加えて、資金は「急増する顧客需要」に応えるためにApolloの製造拡大に使われる予定だ。プレスリリースによると、自動車、電子機器製造、サードパーティー物流業者、飲料の製造・配送、消費者向けパッケージ商品など、多岐にわたる分野に受注が広がっているという。
Apptronikの共同創業者で最高経営責任者(CEO)のJeff Cardenas氏は、「最先端のAIと対話に特化したハードウェアを組み合わせることで、ロボットが成長を促進する真のパートナーとなる未来を築いている」と述べた。
Apptronikは2022年、米航空宇宙局(NASA)と協力してApolloの開発を開始した。当時、NASAはApolloが月や火星などの有人ミッションの基地設立に役立つ可能性があると発表した。

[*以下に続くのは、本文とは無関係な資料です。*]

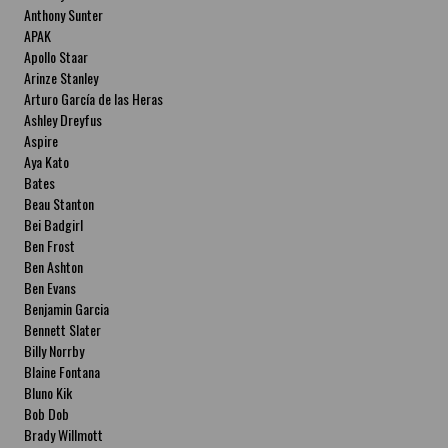
Anthony Sunter
APAK
Apollo Staar
Arinze Stanley
Arturo García de las Heras
Ashley Dreyfus
Aspire
Aya Kato
Bates
Beau Stanton
Bei Badgirl
Ben Frost
Ben Ashton
Ben Evans
Benjamin Garcia
Bennett Slater
Billy Norrby
Blaine Fontana
Bluno Kik
Bob Dob
Brady Willmott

その翌年、ApptronikはMercedes-BenzとGXO Logisticsとの商業契約を締結し、Apolloのアルファ版をリリースした。また、ApptronikはDeepMindと提携し、同社のAI技術をApptronikの人型ロボットプラットフォームに統合した。今回の新たな資金調達によって同社は勢いを増し、複数の大手企業や新興企業が参入する人型ロボット市場で優位に立つことが期待される。
Teslaもまた、「Optimus」という名の人型ロボットを所有しており、Teslaボットとして知られている。AI、ロボット工学、製造、ITなど、数十の職種で求人を行い、開発を強化している。同様にOpenAIでは、2024年11月に入社し、現在はロボティクスおよび消費者向けハードウェアチームを率いているCaitlin Kalinowski氏が、同社初となるロボティクスハードウェア関連の求人を開始したと報告している。その職種には、電気工学センシングエンジニア、ロボット機械設計エンジニア、テクニカルプロダクトマネージャーが含まれる。
さらに、OpenAIは1月31日に米特許商標庁に商標登録を申請している。その内容には、「ユーザーがプログラム可能な人型ロボット(未組立)」や「人々を支援し楽しませるためのコミュニケーションおよび学習機能を持つ人型ロボット」など、多くのハードウェア製品に関する記述が含まれていた。
この2年間でAI分野が急速に発展したことで、人型ロボットの実現がより現実的になってきた。その結果、人型ロボットが誰にとっても安全で有用なものとなることを目指し、近い将来に多くの進歩が期待される。